Courtesy of CCEA report

Researchers at the Connecticut Center for Economic Analysis found that if the state released half of its $6 billion in unissued bonds, its economy — the only one in the country to shrink in 2012 — would improve.

In a report that will be released this morning researchers found that if the state Bond Commission approved $3.1 billion in borrowing, then it would bring state employment back to its 2010 levels. The numbers would be even higher if some of the borrowing was able to generate federal matching funds for various construction projects and other strategic investments.

“The impact is dramatic: it would increase aggregate employment from 16,000 to 28,000, and double or triple the rate of growth in output,” the report found.

Researchers suggested that to get to a point where the state can look at borrowing the money already authorized by the General Assembly, it should score the projects based on their impact both in the short and long terms.

“Buying school buses or building new schools has little or no long-term benefit; improving highways, where Connecticut is tied for the worst nationally with Illinois, and mass transit, which remains a serious barrier to competitiveness, have long-term impacts,” the report says. “Connecticut ought to score every approved bonded project for its short-term benefit (e.g. building a new school) and its long-term impact on competitiveness.”

Researchers suggested that no project should be projected to generate less than 60 percent in long-term competitive benefits and no less than 25 percent in short-term economic benefits.

Some the the investments researchers praised in the report include Jackson Laboratory, the genomic research lab being built on the University of Connecticut Health Center campus with $291 million in state funding, and the more than $800 million Bioscience Initiative on the same Farmington campus, which includes new research facilities and a private ambulatory care center.

It also praised Democratic Gov. Dannel P. Malloy’s administration for releasing some of these bond funds and at the same time criticized it for not releasing more.

“On many fronts, the Malloy administration, in sharp contrast to its predecessors, has been vigorously pursuing initiatives to change the state’s pernicious economic climate,” researchers said. “The most dramatic achievement has been luring Jackson Labs to the Farmington University of Connecticut medical school campus, greatly reducing the riskiness of the Bioscience Connecticut initiative, making its success the closest it is possible to get to a sure thing.”

When the Malloy administration entered office in January 2011, “there were more than $3 billion in approved but unissued bonds; the total now exceeds $6 billion,” the report says. “On the face of it, that possibly translates into thousands of foregone jobs.”

Fred Carstensen, director of the center, has said in the past that it is investments like the ones at the health center that will pay off for the state. The investment is expected to attract other private bioscience companies to the area and act as an engine for economic development in the region.

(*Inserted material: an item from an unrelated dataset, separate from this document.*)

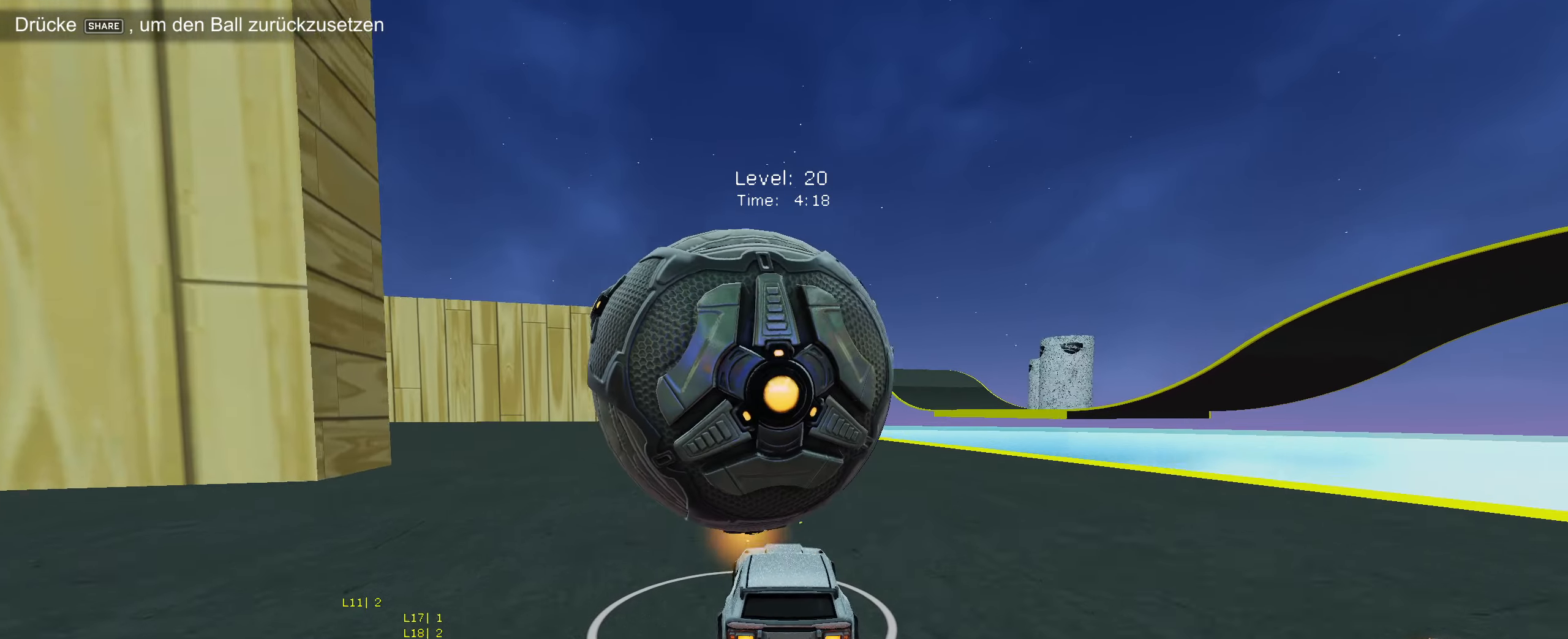
{"buttons": ["R2"], "left_stick": "center", "events": [[183, "CIRCLE", "up"], [283, "R2", "up"], [500, "R2", "down"]]}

The center’s report, which is released every three months, also acknowledged that Connecticut has a long way to go in this ongoing recovery. Depending upon which economic indicators are used, Connecticut’s employment situation could improve under a model using the bank rate or the state could lose jobs under economic modeling using housing permits.

A conventional analysis “finds indications that the listless economic recovery in Connecticut is slowly strengthening, with performance potentially matching or even overtaking national growth rates.”

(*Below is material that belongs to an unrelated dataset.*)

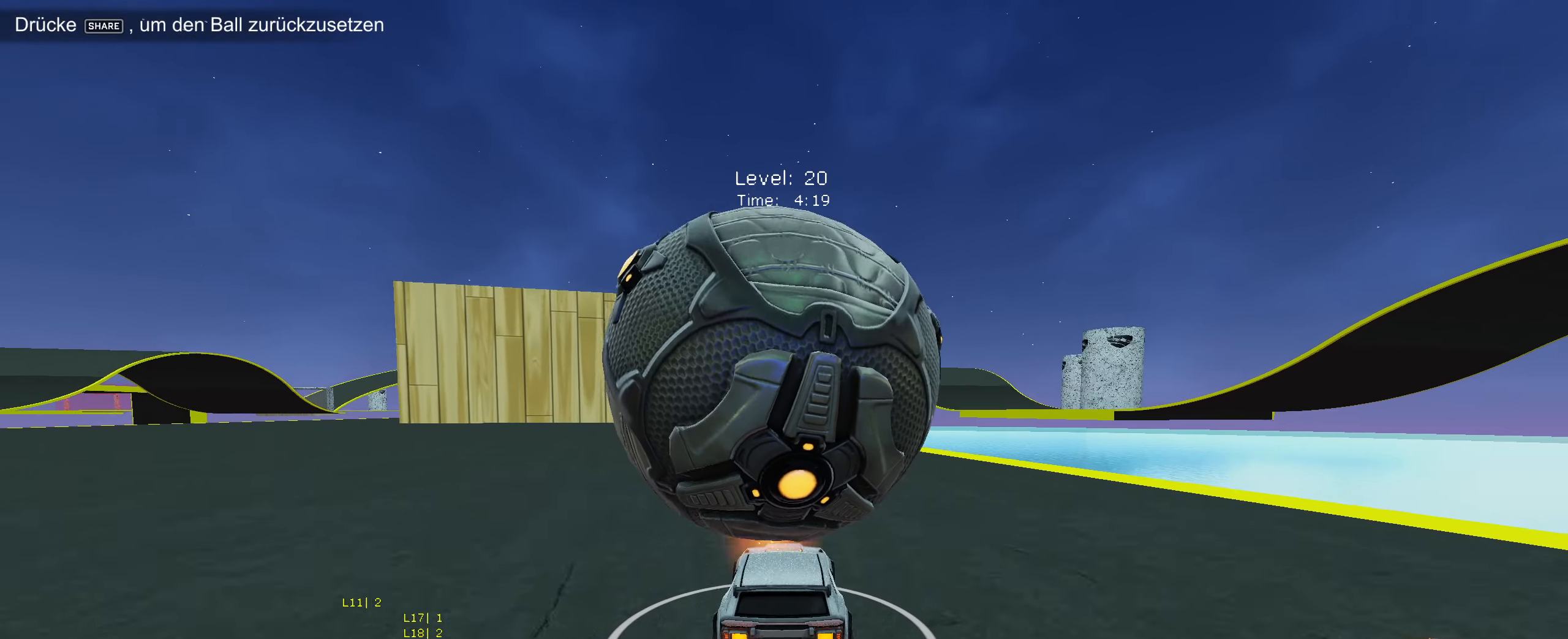
{"buttons": [], "left_stick": "center", "events": [[200, "R2", "up"], [316, "R2", "down"], [483, "R2", "up"]]}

However, the state still faces several challenges. It’s an aging state and the only state whose economy shrank in 2012. Adding to those issues are the unfunded pension obligations of state employees, teachers, and retirees, and increased public pressure on public services.

“Connecticut’s ability to sustain growth in employment and output and create additional economic capacity to meet the state’s obligations (including paying interest and retiring bonds) will depend crucially on the sanguine use of funds on investments that sustain existing growth initiatives and create new opportunities, generating efficiencies, raising productivity, and generating amenity benefits to attract new employers and employees (particularly younger workers) to the state,” the report concluded. “. . .However, for the state to raise its economic trajectory and meet multiple challenges it faces in providing public services and honoring commitments that have been already made but are, as yet unfunded, Connecticut must take steps to promote real, sustainable growth.The sooner the better.”